MATKA
Matka płakała nad dziecka mogiłą,
szum wiatru mącił jej łkanie.
Potok obrywał brzeg z ogromną siłą,
ustało ptaków śpiewanie.
Żegnała pociechę, krwawiło serce,
do Boga żal znaczny miała.
Wznosiła doń modły, prosiła wielce,
by dziecię swe odzyskała.
Pan nie wysłuchał błagań rodzicielki,
wszelkie nadzieje straciła.
Dopadła ją rozpacz i smutek wielki,
W rwący potok wskoczyła.
Drzewa szumiały już bardziej żałośnie,
potok kobietę ocucił.
Podwoił swą siłę, wezbrał litośnie,
na brzeg doliny wyrzucił.
Matka znów płacze nad dziecka mogiłą,
szum wiatru mąci jej łkanie.
Potok obrywa brzeg z ogromną siłą,
lecz słychać ptaków śpiewanie.
Komentarze (18)
(:
kilka lat wstecz zginęło czterech chłopców - kolegów
mojego syna w wieku 16-18 lat, napisałam sporo wierszy
na ten temat, może ten coś wniesie
Pozwól
18.12.2010
Znowu święta, a ty nie chcesz świąt,
siedzisz w kącie otulona łzą,
syn ci odszedł nie wiadomo gdzie,
został po nim napisany wiersz.
Patrzysz ciągle na rzucony w kąt
mały plecak i drobiazgów sto,
chcesz ułożyć, lecz brakuje sił
by je podnieść, nim dopadną łzy.
Nie płacz matko, tak musiało być,
żal i rozpacz tylko szkodzą ci,
już nie zmienisz w jego kartach nic,
możesz tylko wciąż dla niego żyć.
Jako w niebie, tak i tutaj jest,
więc się obudź i czym szybciej chciej
by twój synek poczuł dobry wiatr
i wypełniał wśród aniołów plan.
Już są święta, zapal mały znicz
i w spokoju wyślij ciepłą myśl,
połącz serca, jak za dawnych lat
i o życie swoje nadal walcz.
Nie płacz matko, nakryj dzisiaj stół,
będzie z tobą Jego dobry duch,
porozmawiasz jak za dawnych lat,
musisz wierzyć, że jest właśnie tak.
Wzruszyłem się. Dobry wiersz o trudnych chwilach zycia
nie mam jeszcze doświadczenia w pisaniu dopiero
próbuję ale dziękuję ;)
Nieźle, ale warto jeszcze rymy urozmaicić:)
;)))
Masz rację wszędzie powinny być zgłoski w moim
komentarzu. Dzięki L.
Smutna ballada znalazła w śpiewie ptaków finał.

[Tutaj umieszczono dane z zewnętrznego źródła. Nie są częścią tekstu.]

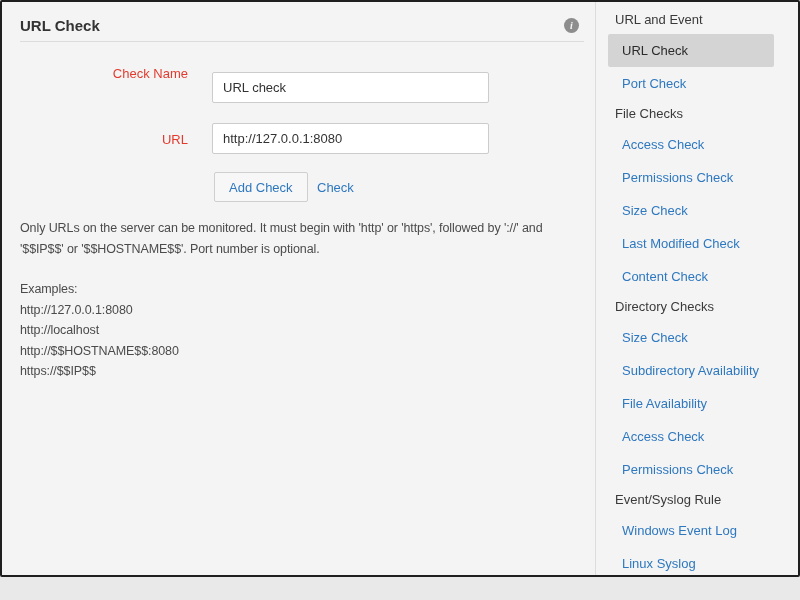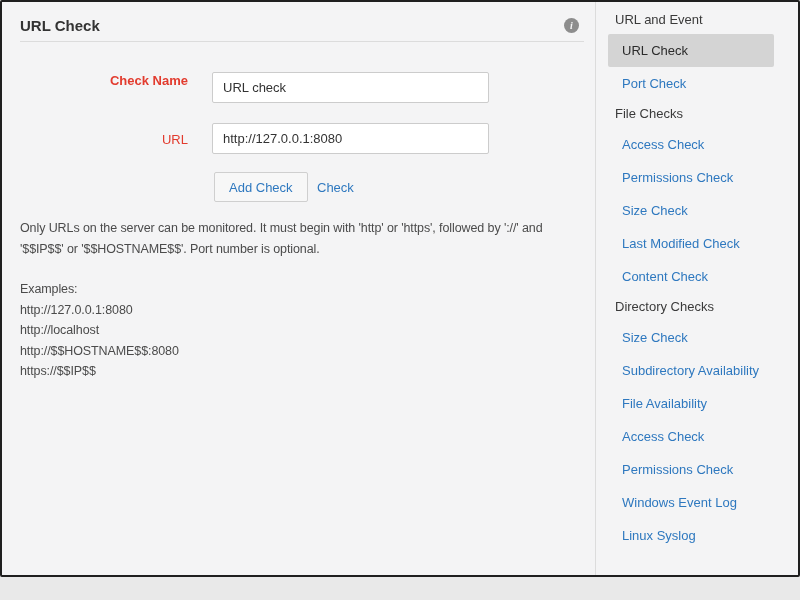"Check Name" .label-check-name { font-weight: bold -> none; top: 71px -> 64px }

MamaCóro - zgłoś ten komentarz szybciutko do
korekty... (głoska/zgłoska), bo to nie to samo.
Temat wzruszający, ale ja nie o temacie chciałam, a o
rytmice. Jest tu ciekawy zabieg ułożenia
naprzemiennego wersów różnej długości (11 na 8 głosek
– w przewadze). Przy czym można by wyrównać w tych
11-zgłoskowych wersach średniówkę (przerwę na oddech)
po 5 głosce (bo tak jest w przewadze) to będzie się
płynnej czytało. O rymach napisała ReedDżej. Ogólne
wrażenie pozytywne. Pozdrawiam i przepraszam za
czytelnicze wtrącenia :)
Śliczna ballada o tragedii kobiety-matki.Podoba mi się
ostatni wers"lecz słychać ptaków
śpiewanie"przypomina,że pomimo smutku życie toczy się
nadal.Pozdrawiam:)))
najpiękniejsze słowo Mama.
smutek bo łzy
ja także odwiedzam swoja Mame
w alejce ciszy dotykając zimnej płyty z ogniem w
zniczu
Dramat. Brak słów. Wiersz - bardzo na tak. Serdecznie
pozdrawiam
Przepiękny wiersz, wzruszający. Przez chwilę znalazłam
się nad tym potokiem i łza pociekła.
Wzruszający wierszyk. Pozytywnie. Pozdrawiam.